◆ SUPPLIED RECORDS:
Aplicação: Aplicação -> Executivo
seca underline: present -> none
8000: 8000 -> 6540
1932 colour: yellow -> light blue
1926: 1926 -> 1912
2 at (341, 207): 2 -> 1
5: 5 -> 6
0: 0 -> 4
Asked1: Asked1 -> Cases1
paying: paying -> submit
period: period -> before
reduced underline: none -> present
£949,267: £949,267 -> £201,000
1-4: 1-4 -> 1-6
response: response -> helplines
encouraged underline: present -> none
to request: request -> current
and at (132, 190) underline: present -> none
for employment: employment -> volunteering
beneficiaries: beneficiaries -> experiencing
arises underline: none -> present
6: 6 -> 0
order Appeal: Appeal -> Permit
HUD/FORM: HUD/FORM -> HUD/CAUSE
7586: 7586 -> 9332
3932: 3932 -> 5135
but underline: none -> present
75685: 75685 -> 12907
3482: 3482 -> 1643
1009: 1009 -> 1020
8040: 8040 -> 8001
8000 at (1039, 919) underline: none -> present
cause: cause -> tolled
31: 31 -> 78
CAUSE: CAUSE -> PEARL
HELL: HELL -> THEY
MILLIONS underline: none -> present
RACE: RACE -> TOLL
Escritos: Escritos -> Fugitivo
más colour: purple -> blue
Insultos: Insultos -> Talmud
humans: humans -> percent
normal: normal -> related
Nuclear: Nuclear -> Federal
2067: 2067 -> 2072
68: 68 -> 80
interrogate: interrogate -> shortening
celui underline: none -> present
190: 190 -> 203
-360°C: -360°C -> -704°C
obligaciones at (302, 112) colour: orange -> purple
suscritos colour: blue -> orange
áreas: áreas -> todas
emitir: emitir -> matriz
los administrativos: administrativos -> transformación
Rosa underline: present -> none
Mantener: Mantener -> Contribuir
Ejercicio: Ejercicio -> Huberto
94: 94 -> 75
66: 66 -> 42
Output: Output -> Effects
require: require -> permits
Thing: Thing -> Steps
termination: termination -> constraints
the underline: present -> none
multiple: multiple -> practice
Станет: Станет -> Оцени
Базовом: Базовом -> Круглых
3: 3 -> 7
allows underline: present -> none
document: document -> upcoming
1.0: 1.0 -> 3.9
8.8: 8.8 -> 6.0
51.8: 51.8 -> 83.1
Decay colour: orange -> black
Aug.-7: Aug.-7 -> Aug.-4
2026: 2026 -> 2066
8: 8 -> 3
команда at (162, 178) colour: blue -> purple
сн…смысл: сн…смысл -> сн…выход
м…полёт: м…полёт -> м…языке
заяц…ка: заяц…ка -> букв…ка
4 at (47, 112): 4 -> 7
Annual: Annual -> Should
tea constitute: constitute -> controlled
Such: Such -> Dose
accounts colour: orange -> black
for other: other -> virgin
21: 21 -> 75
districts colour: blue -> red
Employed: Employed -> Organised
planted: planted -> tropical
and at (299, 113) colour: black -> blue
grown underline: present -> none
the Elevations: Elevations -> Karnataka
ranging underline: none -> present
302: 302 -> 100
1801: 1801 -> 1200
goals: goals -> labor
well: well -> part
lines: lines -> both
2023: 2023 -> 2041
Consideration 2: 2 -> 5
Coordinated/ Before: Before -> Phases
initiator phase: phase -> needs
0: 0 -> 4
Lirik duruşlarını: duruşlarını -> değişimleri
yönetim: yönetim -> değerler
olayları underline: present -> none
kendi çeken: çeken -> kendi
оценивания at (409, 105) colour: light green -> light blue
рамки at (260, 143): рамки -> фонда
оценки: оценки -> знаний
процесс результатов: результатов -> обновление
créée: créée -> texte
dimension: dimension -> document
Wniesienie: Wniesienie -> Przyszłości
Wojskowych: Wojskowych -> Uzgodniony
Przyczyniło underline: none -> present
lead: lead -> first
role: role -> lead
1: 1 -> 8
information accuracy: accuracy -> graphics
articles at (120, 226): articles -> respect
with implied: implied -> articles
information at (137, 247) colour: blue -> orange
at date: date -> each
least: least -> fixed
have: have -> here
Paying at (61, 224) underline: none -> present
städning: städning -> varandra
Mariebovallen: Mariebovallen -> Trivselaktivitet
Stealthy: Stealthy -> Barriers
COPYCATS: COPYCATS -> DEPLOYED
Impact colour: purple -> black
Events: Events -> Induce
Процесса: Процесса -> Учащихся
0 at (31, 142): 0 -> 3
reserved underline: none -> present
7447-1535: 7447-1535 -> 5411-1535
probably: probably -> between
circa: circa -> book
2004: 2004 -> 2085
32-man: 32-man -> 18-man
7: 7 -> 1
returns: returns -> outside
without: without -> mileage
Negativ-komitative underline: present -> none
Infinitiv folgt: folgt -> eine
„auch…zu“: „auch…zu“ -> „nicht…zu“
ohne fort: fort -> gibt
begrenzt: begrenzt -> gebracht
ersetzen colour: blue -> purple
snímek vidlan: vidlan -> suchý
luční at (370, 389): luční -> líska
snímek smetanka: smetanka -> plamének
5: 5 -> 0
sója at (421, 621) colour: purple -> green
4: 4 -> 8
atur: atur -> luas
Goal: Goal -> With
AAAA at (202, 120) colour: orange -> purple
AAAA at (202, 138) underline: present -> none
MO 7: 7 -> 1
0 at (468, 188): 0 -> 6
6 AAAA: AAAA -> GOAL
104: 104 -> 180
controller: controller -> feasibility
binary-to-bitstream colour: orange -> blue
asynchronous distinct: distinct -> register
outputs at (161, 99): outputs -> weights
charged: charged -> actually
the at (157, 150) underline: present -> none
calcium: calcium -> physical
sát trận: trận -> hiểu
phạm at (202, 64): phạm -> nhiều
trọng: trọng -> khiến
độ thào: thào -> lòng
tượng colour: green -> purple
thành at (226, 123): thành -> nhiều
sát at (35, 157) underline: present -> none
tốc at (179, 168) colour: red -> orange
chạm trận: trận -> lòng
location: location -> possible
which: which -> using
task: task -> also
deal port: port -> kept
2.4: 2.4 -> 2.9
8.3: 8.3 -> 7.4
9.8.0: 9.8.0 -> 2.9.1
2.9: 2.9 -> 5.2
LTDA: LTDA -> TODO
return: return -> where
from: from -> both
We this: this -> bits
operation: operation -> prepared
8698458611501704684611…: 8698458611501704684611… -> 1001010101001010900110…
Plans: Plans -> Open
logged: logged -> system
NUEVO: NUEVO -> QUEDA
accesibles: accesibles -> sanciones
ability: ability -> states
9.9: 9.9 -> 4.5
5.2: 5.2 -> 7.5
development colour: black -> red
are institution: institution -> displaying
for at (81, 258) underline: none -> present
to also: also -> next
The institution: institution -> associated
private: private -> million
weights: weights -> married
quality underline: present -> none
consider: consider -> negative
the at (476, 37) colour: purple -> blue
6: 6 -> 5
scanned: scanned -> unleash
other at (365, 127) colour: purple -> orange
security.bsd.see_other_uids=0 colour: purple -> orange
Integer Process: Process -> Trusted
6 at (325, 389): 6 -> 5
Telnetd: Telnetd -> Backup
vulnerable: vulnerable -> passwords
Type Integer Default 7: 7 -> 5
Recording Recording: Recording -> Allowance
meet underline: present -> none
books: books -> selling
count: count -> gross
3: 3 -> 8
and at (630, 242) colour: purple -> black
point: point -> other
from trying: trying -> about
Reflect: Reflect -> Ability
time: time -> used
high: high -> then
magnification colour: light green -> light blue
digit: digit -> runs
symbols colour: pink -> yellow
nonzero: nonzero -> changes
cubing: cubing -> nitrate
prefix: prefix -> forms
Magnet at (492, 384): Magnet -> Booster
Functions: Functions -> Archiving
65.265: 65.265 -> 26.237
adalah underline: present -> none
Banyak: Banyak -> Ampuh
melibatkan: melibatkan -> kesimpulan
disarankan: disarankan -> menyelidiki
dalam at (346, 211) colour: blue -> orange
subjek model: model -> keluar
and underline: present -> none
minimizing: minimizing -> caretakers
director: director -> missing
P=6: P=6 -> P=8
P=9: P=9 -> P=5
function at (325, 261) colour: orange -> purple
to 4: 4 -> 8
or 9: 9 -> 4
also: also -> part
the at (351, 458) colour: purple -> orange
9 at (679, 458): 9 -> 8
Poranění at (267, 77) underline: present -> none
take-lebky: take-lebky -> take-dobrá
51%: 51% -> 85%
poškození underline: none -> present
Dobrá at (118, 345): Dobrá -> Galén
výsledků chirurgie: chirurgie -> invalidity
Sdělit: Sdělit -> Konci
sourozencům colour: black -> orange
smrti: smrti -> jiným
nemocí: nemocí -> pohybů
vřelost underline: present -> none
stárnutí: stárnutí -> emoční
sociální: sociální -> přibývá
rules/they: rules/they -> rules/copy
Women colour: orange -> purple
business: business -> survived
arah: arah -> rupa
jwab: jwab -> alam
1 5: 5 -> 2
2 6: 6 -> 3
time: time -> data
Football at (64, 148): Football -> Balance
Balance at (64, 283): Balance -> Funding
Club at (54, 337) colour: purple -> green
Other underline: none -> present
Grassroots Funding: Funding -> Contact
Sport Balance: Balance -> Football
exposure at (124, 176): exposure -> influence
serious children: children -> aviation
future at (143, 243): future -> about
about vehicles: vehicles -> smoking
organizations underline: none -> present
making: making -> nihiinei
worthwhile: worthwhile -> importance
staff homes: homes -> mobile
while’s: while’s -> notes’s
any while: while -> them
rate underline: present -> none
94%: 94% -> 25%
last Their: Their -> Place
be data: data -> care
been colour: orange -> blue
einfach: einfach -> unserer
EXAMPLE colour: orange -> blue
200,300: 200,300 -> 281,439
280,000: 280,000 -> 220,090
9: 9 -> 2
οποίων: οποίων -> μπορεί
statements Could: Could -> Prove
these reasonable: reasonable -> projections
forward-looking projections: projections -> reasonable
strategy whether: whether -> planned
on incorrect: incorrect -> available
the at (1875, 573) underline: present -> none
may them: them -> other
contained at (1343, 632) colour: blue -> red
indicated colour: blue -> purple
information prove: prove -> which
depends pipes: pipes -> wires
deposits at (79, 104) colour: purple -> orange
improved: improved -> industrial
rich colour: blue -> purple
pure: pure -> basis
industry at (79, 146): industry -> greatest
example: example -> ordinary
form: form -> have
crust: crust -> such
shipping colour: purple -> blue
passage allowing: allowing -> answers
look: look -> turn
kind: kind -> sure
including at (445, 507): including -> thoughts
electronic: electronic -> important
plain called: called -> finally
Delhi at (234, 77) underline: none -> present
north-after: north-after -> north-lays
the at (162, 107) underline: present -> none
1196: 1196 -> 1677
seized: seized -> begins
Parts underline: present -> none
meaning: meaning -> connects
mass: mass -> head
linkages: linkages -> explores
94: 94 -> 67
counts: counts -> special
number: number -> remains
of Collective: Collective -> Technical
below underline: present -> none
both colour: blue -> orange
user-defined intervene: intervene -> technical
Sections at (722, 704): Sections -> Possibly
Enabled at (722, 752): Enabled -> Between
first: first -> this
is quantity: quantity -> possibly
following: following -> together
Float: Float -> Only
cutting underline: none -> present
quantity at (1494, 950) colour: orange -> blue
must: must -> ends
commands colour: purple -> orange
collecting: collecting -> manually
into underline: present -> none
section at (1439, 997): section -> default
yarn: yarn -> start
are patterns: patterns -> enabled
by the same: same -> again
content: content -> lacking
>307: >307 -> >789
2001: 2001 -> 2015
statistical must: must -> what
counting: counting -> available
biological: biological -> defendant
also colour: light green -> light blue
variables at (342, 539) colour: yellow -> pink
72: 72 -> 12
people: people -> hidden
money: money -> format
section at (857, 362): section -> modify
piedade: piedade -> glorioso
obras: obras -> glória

◆ EXERCISE: Retype the records character for character, starting at their first line and ending at the line containing "1-4: 1-4 -> 1-6". Include both of those lines and nothing beyond them.

◆ SOLUTION TO THE PROBLEM:
Aplicação: Aplicação -> Executivo
seca underline: present -> none
8000: 8000 -> 6540
1932 colour: yellow -> light blue
1926: 1926 -> 1912
2 at (341, 207): 2 -> 1
5: 5 -> 6
0: 0 -> 4
Asked1: Asked1 -> Cases1
paying: paying -> submit
period: period -> before
reduced underline: none -> present
£949,267: £949,267 -> £201,000
1-4: 1-4 -> 1-6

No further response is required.